Thanks for pointing to this example. It appears to be a file containing "Esther Greek" (ESG) (portions of Esther found in the Greek translation of the Hebrew book of Esther). In my experience, these texts potentially ordered with chapter and verse markup in multiple different ways depending on the audience and church tradition the text is being published for, and how the text is published with or separate from the other parts of Esther.
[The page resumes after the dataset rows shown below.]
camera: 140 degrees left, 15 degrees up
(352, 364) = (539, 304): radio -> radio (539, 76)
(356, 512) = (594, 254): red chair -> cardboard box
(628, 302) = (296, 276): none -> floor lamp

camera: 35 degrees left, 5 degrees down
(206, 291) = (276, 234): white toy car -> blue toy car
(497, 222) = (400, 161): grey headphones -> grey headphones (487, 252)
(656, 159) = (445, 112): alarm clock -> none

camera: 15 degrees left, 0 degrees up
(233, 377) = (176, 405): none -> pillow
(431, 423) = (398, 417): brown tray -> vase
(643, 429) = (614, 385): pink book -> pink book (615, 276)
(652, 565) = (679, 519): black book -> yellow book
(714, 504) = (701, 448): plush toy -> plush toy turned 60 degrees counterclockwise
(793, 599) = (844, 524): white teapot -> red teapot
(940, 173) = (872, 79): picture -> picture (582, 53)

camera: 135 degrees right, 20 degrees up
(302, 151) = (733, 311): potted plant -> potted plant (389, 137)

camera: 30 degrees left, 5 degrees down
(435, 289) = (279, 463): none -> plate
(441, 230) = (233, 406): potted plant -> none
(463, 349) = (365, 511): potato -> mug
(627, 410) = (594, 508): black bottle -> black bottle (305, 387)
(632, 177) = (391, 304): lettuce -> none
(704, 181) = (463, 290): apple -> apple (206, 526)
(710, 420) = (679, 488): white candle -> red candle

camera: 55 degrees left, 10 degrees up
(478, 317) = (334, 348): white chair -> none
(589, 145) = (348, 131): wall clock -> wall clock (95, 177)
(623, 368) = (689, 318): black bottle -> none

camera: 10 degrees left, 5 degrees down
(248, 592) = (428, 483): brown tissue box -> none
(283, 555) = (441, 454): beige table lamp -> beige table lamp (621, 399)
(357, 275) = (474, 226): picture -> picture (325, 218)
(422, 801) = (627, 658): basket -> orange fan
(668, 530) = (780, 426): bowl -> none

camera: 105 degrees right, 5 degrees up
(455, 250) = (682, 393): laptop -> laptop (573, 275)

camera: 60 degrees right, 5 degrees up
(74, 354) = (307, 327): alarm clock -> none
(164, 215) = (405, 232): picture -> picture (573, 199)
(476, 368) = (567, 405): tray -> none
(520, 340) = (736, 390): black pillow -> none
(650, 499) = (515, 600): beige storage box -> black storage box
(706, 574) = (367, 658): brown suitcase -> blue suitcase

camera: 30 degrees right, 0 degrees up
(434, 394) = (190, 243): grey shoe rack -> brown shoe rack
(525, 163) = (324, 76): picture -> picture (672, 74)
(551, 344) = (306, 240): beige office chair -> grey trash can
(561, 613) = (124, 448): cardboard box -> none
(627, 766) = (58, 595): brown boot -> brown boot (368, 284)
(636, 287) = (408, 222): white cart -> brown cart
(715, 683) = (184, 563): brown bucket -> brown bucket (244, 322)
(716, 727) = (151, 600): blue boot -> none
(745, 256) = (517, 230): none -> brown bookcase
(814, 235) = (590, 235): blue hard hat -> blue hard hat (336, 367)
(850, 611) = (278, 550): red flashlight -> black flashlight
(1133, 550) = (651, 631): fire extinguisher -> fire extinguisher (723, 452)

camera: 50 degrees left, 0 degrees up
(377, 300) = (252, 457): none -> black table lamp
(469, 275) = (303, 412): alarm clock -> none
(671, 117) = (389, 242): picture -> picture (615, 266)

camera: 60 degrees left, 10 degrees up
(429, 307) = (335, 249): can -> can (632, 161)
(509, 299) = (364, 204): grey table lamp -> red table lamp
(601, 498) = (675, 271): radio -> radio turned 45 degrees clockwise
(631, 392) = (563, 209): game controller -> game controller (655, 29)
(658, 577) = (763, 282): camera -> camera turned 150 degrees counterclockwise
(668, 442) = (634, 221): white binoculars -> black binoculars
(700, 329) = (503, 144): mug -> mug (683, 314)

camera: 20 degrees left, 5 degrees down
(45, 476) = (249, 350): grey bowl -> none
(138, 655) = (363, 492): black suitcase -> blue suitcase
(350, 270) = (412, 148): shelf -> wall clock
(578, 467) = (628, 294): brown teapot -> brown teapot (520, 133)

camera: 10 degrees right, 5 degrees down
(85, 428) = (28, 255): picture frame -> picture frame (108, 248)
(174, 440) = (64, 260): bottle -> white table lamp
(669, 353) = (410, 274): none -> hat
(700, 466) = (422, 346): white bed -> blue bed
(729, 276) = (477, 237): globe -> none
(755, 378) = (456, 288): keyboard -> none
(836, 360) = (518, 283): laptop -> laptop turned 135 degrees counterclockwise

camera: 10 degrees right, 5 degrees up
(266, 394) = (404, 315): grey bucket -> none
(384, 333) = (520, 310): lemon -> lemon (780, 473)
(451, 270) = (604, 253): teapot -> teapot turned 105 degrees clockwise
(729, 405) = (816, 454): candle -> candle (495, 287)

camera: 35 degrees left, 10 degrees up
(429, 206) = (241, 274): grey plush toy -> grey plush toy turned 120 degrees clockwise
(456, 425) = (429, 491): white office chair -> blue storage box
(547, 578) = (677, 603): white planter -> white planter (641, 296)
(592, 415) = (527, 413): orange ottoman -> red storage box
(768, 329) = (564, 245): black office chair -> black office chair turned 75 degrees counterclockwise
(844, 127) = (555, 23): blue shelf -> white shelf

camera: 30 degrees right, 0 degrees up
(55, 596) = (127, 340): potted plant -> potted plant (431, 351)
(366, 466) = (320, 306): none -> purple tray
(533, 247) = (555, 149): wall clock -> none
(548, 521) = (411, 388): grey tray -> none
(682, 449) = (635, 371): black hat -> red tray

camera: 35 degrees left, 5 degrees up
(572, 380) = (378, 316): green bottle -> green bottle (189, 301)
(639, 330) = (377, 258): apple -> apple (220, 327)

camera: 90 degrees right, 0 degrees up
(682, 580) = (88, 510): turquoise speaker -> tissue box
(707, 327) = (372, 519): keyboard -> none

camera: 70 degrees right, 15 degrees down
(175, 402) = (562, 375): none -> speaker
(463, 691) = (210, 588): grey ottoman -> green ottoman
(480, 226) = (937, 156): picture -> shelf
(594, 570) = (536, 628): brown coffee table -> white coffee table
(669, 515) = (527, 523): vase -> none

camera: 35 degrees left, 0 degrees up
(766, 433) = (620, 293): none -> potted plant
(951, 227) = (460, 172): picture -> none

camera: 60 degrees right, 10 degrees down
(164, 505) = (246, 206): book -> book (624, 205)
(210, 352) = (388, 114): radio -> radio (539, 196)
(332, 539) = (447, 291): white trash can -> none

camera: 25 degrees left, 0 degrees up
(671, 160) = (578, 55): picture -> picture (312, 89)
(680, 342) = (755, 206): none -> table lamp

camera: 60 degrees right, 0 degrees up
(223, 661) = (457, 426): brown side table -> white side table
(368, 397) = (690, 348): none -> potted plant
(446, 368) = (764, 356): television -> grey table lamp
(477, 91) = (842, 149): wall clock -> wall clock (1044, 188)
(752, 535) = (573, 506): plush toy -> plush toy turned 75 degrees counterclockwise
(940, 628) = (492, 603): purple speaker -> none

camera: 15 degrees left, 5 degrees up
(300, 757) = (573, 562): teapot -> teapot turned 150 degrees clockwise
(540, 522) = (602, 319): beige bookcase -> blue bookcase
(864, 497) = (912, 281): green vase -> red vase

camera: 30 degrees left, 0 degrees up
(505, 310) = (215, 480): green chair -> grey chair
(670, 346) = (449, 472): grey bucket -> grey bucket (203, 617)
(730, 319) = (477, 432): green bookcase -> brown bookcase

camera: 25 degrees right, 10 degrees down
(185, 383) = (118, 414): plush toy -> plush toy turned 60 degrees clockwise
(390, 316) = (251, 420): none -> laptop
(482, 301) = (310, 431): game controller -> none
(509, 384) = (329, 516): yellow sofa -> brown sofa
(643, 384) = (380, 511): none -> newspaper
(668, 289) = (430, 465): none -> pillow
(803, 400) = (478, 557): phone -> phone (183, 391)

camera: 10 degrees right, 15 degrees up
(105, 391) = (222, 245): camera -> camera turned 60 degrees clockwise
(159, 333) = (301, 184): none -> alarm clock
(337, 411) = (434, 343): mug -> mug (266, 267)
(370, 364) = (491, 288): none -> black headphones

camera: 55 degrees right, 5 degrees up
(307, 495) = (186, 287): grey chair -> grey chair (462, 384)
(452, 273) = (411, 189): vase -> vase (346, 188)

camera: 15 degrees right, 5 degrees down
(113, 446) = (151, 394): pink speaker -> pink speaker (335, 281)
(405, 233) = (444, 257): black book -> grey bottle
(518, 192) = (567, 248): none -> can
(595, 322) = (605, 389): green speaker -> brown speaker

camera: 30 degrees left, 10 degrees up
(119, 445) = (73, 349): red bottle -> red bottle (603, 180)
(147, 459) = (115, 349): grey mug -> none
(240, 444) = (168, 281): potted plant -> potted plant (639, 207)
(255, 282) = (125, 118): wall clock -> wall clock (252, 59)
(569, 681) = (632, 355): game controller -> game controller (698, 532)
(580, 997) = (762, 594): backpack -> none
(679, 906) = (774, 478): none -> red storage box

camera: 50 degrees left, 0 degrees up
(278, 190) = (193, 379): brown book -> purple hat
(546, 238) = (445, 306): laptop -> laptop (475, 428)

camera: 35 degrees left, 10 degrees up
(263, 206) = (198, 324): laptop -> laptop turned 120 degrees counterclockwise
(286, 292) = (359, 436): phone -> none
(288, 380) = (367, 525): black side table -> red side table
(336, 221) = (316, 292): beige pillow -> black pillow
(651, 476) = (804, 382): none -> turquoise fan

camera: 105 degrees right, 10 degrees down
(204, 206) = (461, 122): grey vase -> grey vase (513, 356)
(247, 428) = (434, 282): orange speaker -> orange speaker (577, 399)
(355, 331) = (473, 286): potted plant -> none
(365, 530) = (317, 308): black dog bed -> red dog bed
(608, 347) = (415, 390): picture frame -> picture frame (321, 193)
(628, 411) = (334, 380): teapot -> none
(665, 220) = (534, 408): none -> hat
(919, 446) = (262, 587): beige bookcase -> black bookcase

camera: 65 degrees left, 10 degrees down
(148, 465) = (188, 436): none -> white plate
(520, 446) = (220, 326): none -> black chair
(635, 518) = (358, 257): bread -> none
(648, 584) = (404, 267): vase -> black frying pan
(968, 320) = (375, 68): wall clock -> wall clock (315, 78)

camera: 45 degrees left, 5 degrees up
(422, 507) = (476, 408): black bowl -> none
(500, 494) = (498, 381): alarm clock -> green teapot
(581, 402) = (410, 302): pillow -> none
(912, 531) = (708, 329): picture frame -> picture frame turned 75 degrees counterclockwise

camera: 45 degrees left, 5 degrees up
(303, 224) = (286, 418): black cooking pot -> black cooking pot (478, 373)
It has always been somewhat difficult to understand how the portions fit together, for me.

As USFM did emerge and grew out of some of the practices developed in the Paratext application, there was a need for markup which could identify the chapters and verses to actually display in a published text, even though Paratext expected a sequential order of chapter and verse markers. Different projects have atempted to describe the structure of ESG within this Paratext constraint using \cp and \vp. \ca and \va are normally used for showing multiple (an alternate) versififcation schemes.

You referered to a canonical introduction. I think I understand why you have described the text this way. In an English text example (Good News), the current project markup is as follows

\c 1
\cp A
\s Mordecai's Strange Dream
\p
\v 1-3 Mordecai, a Jew who belonged to the tribe of Benjamin, was taken into exile, 
along with King Jehoiachin of Judah...
...
\p
\v 17 But Haman son of Hammedatha, a Bougaean who was respected by the king, 
tried to cause trouble for Mordecai and his people the Jews, because Mordecai had 
been responsible for the death of the two eunuchs.
\cp 1
\s Queen Vashti Defies King Xerxes
\p
\v 18-19 \vp 1-2\vp* These things happened in the time of King Xerxes, who ruled 
127 provinces, all the way from India to Ethiopia,b from his royal throne in Susa, 
Persia's capital city.
\v 20 \vp 3\vp* In the third year of his reign, the king gave a banquet for all his 
advisers
...

The \cp (as a Paragraph type) appears within a sequential chapter section on its own (like \cp 1) -- or immediately after a \c (like \cp A).

As I mentioned, the pratice of marking up ESG is somewhat varied, and challenging. Does this alternative example help shed light on what others do and have done with this?